SUPPLIED PASSAGE section start
# Scraping 'Apple Watch Series 4' from Carousell 

## Web Scraping with Beautifulsoup (Python)

### BeautifulSoup
- __Python Package__ to parse HTML and XML content
- __Object__ to parse data from content (HTML Parser)
    - creates a parse tree for parsed pages that can be used to extract data from HTML
- Functions/Methods to extract data from the content
- https://www.crummy.com/software/BeautifulSoup/bs4/doc/

### Functions/Methods
 - .find_all()
     - return all the items that are using the tags you searched for
     - soup.find_all('a')
         - <class 'bs4.element.ResultSet'>
         - <a class="sister" href=(#"http://example.com/elsie") id="link1">Elsie</a>,
         - <a class="sister" href=(#"http://example.com/lacie") id="link2">Lacie</a>,
         - <a class="sister" href=(#"http://example.com/tillie") id="link3">Tillie</a>
     
 - .find()
     - <class 'bs4.element.Tag'>
     - return only 1 item that you searched for
     - find(id="link3")
         - <a class="link" href=(#"http://example.com/example3") id="link3">This returns just the matching element by ID</a>
 - .select()
     - .select("p > a")
SUPPLIED PASSAGE section end
AVAILABLE DATA section start
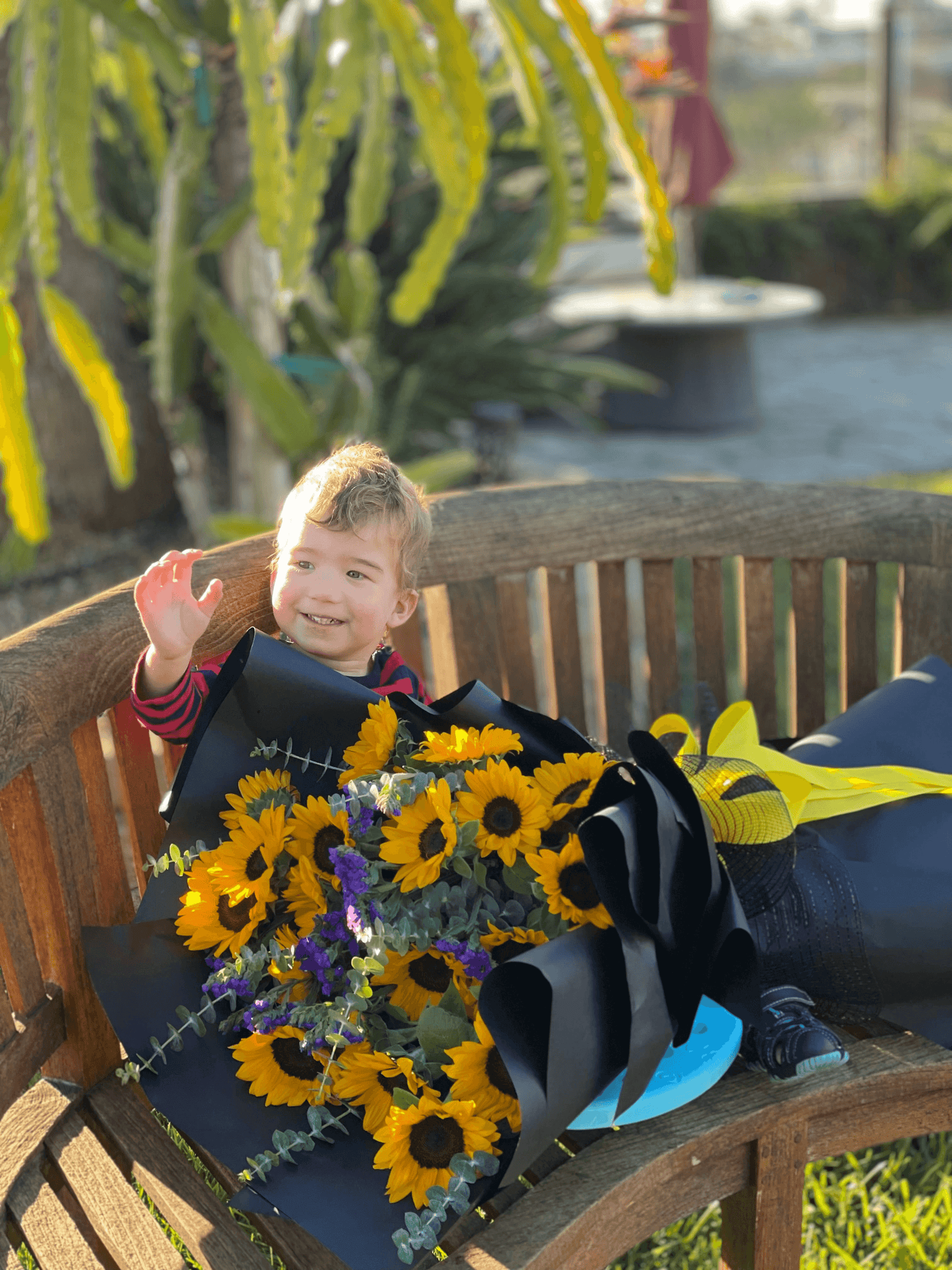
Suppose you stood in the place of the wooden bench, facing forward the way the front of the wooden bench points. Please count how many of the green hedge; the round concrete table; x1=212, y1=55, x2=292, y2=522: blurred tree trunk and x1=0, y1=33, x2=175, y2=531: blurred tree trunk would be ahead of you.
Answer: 0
AVAILABLE DATA section end
EXERCISES:
1. Quote the stretch of the BeautifulSoup notes from "- creates a" through "- .find_all()".
2. In one to three sentences, explain why, according to the BeautifulSoup notes, the parser object creates a parse tree for parsed pages.
The material placed after the BeautifulSoup notes is separate from them.

ANSWERS PER TASK:
1.
- creates a parse tree for parsed pages that can be used to extract data from HTML
- Functions/Methods to extract data from the content
- https://www.crummy.com/software/BeautifulSoup/bs4/doc/

### Functions/Methods
 - .find_all()

2. The parse tree it creates can be used to extract data from HTML.